Nell'ordinamento giuridico italiano il mobbing non è un reato. Tuttavia, in alcuni casi, gli atti attraverso i quali si manifesta il mobbing costituiscono reato e in quanto tali sono perseguibili. In questa fattispecie rientrano:

  • l'abuso d'ufficio (articolo 323 del Codice penale):
    se nello svolgimento di una funzione pubblica si verificano molestie e vessazioni;
  • la lesione personale (articoli 582 e 583 del Codice penale):
    si tratta di casi gravi, in cui le molestie e vessazioni sfociano in lesioni personali;
  • l'ingiuria (articolo 594 del Codice penale):
    se il mobbing si manifesta attraverso offese e vessazioni giuridicamente rilevanti;
  • l'abuso sessuale (articolo 609-bis del Codice penale):
    se le molestie e vessazioni sfociano nell'abuso sessuale;
  • gli atti persecutori (stalking) sul luogo di lavoro (articolo 612-bis del Codice penale):
    lo stalking, se collegato al mobbing, assume rilevanza giuridica quando può essere considerato la reiterazione di un'azione che nasce sul luogo di lavoro come mobbing, ma prosegue al di fuori del luogo di lavoro, ripercuotendosi sulla sfera privata della persona da esso colpita.
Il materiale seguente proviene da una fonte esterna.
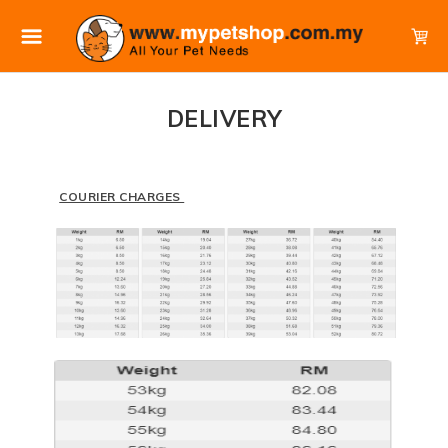
DELIVERY
COURIER CHARGES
In giudizio spesso risulta difficile dimostrare di avere subìto atti di mobbing. La vittima, infatti, non è sempre in grado di fornire le prove necessarie (ad esempio certificazioni mediche), non si avvale di testimoni attendibili o trova difficoltà a dimostrare l'entità del danno subìto.

Quali danni è necessario dimostrare di aver subìto per chiederne il risarcimento in giudizio?

Per far valere in giudizio una richiesta di risarcimento dei danni da mobbing, la persona colpita deve dimostrare di avere subìto uno o più danni delle seguenti tipologie:

danno biologico:
lesione fisica o psichica compromettente l'integrità della persona, accertata tramite una valutazione medico-legale;

danno psicologico/morale:
si parla di danno morale quando, a causa delle molestie e vessazioni subite, la persona risulta turbata emotivamente e interiormente;

danno esistenziale:
in questo caso la persona colpita si vede leso il diritto al libero dispiegarsi ed esplicarsi della propria personalità e sperimenta un cambiamento delle precedenti sue abitudini di vita con una diminuzione permanente della qualità di vita.
In questi casi si tratta di danni immateriali, la cui entità viene determinata dal/dalla giudice.
La persona colpita da mobbing ha altresì la possibilità di dimostrare in giudizio di aver subìto un danno materiale.